Stacked path parameters
Often but not always linked to RPC path, I often encounter path containing a stack of path parameters, /getTransactions/{from}/{to}/{accountId}
or /transactions/{from}/{to}/{accountId}
for instance.
In the first case, it is just a variation of previous case, but fixing it (hence removing the “get”) just leads to the second one.
This paths seems to represent the transactions of an account identified by its id (accountId)
between two dates (from
and to
).
Note that I can guess that because from
and to
are fairly common names in such case and probably does not mean “from something to something that is not a date”.
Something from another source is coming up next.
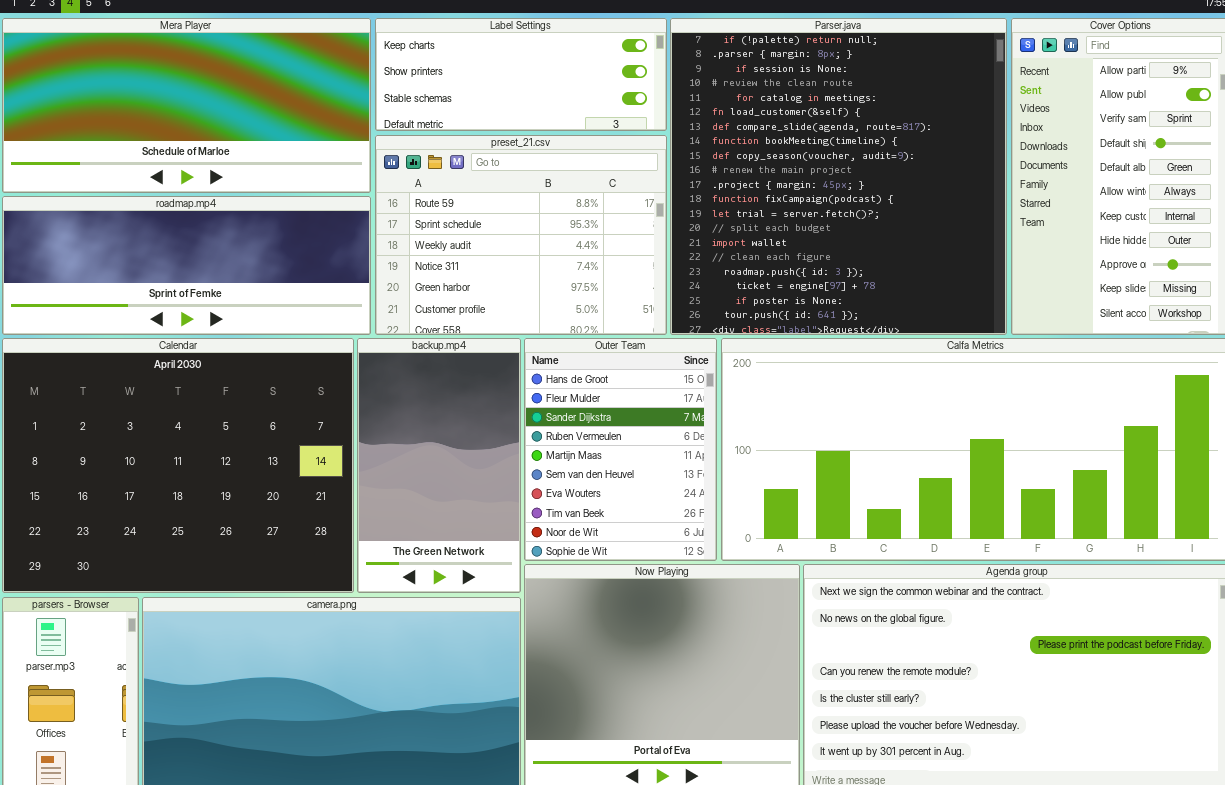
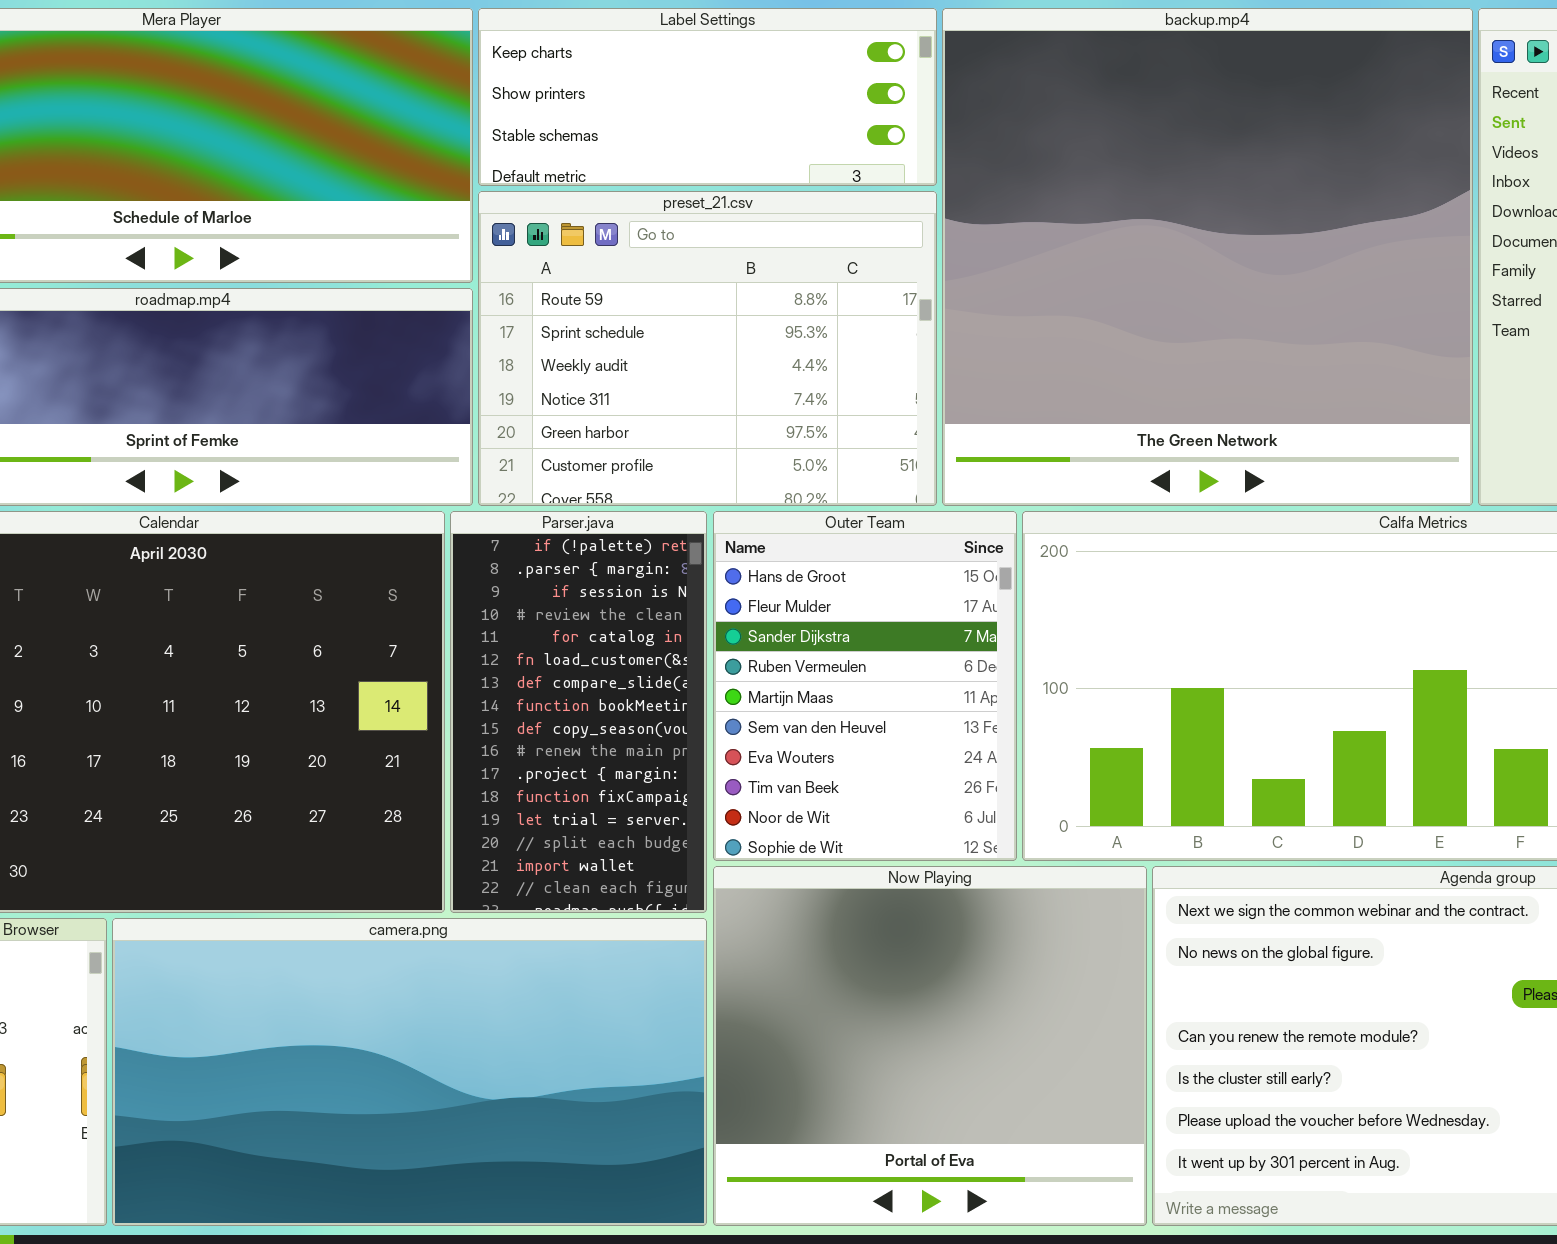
Parser.java: [670,18,1007,335] -> [450,511,707,913], moved, resized
backup.mp4: [357,338,521,593] -> [942,8,1473,506], moved, resized

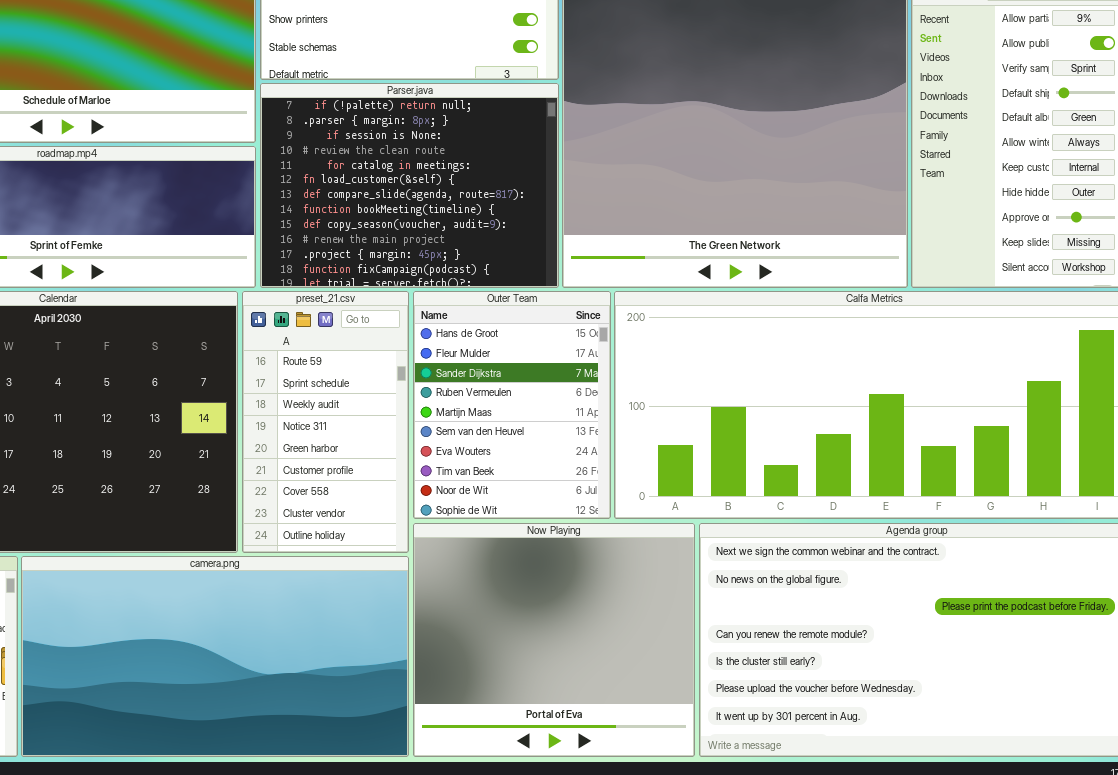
preset_21.csv: [478,191,937,506] -> [242,291,409,553], moved, resized
Parser.java: [450,511,707,913] -> [260,83,559,288], moved, resized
I could be wrong, but the risk is low.
So what’s the problem?
If we take for granted that filters on collections (lists) are mostly done using query parameters, this current form is the usual sign of “I don’t know there’s something called query parameters” (and maybe also a sign of “I generated my spec from code” by the way).
The most common representations used in such a case would be just /transactions
(the list of transactions) and would be used like this /transactions?accountId={accountId}&from={from}&to={to}
to filter that list on a subset of elements.
If you consider that’s is totally normal to use path parameters to filter lists, you have another problem: all of them are mandatory.
That makes such a path highly specific.
What if you need to represent “all transactions” or “transactions between two dates”?
Well, you can add a /transactions
and a /transactions/{from}/{to}
.
But what if you want all transaction since the beginning of time to a given date?
What if you need to filter transactions on their type?
You’ll have to add new paths, many of them if you want to handle all possible combinations.
And all that to just represent various subsets of “transactions”.
Doing that will only make you API complex; better just say there are /transactions
and manage all possible filters as query params, that will help you and your consumers keep sanity.
And if you want to make accountId
a required filter, read What’s the problem with required query parameters?.
Reverse hierarchical organization
The previous example can also be a sign of “I don’t know that a path represents a hierarchy”.
You’ll see it more clearly with this example: /transactions/accounts/{accountId}
.
I often see this, it is supposed to represent “an account’s transactions”.
But this path literally describes “a list of transactions containing a list of accounts, each account being identified by accountId”.
The correct path is /accounts/{accountId}/transactions
, a path is read from left to right (in english), the last element (/transactions
) describing the actual resource (a list of transactions).
Unclear relationships
Another example I often get during my API design 101 training session: /catalog
vs /product/{productId}
.
If we take for granted that a “catalog” is just a list of “product”, we don’t really see the connection between those two.
I would prefer a more consistent representation relying on hierarchy and represent them as /products
and /products/{productId}
.
You get the single element by just adding it’s id to the path representing its parent list.
Inconsistency between list and single elements
And if you think that the solution is /products
vs /product/{productId}
, read /resources rules and /resource sucks … or is it the other way around?
My rule of thumb
A good path represents a business concept, such as “resource”, and not an action, such as “read resource”.
A good path not only relies on semantic, choosing the right words, but also on organization.
A good path must represent a hierarchy, last elements describing the actual resource: /resources/{resourceId}/sub-resources
is a “sub resources” and not a “resources”.
A list’s good path represents all possible subsets, taking advantage of query params to get only specif elements.
If /resources
represents “all resources”, it can also represent “resources of type X” with /resources?type=X
.
Good paths help together to understand how they are related and are guessable.
They must take advantage of hierarchy: /resources
contains /resources/{resourceId}
which contains /resources/{resourceId}/sub-resources
.
You can easily guess how to address parent from child and reverse.